Alexander Ritchie in his pension statement stated that the Phillips family was killed in March 1779.
The two half-breed Indian Chieftains who led 20 men were John Logan, a Mingo and Benge. Logan's mother was a Mingo and his father was a white man. He mostly killed for revenge. Logan captured one man by the name of William Robinson. Robinson was taken to the Indian towns and where he was condemned to die by torture at the stake, but was rescued by Logan. He had Robinson write the following letter.
To Captain Cresap: What did you kill my people on Yellow Creek for? The white people killed my kin at Conestoga a great while ago and I thought nothing of that. But you killed my kin again on Yellow Creek and took my cousin prisoner, then I thought I must kill too: I have been three times to war since, but the Indians are not angry only myself.
July 21st day
Captain John Logan
John Logan was killed by his own people near Detroit.

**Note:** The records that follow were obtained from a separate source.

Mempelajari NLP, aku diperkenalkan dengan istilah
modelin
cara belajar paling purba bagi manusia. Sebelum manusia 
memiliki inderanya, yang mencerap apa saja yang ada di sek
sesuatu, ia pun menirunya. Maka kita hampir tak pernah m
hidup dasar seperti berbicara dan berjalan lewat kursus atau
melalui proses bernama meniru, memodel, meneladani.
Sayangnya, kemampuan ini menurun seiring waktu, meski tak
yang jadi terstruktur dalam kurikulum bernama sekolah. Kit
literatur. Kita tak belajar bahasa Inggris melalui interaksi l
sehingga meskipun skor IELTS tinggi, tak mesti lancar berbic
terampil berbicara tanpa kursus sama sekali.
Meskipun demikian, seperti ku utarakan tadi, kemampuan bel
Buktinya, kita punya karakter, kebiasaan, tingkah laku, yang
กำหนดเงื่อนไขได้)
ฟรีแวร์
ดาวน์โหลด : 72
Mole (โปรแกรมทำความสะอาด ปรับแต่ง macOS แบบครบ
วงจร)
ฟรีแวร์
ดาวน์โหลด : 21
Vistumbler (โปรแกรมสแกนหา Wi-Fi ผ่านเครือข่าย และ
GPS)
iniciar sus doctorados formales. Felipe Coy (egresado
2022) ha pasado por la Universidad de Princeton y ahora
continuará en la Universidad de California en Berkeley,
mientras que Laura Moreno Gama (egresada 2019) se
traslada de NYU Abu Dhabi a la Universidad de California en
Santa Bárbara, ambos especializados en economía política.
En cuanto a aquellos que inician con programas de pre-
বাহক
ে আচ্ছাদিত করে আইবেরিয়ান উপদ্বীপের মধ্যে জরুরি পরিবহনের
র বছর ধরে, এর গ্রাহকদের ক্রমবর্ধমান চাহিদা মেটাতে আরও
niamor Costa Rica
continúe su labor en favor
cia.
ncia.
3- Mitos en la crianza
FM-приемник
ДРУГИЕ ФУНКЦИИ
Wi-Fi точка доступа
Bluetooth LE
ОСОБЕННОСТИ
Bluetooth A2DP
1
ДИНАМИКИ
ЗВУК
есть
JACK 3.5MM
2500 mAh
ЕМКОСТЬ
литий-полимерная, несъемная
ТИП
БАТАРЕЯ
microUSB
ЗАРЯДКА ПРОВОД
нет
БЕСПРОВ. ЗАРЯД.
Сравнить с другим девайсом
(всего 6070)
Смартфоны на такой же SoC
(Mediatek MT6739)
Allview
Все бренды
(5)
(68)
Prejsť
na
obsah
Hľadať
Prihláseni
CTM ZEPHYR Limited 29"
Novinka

Benge's mother was a Cherokee Indian, and his father was a red headed Irishman. It is said by people who saw him that he had reddish sandy hair. He left the Cherokees and took up with the Shawnee. Perhaps the Cherokees kicked him out because he was so mean. Anyway, Benge was a criminal who killed and robbed the settlers and made prisoners of Negro slaves and young women to sell.
After Benge was killed by Vincent Hobbs in 1794, Indian forays and depredations ceased on Virginia's last frontier.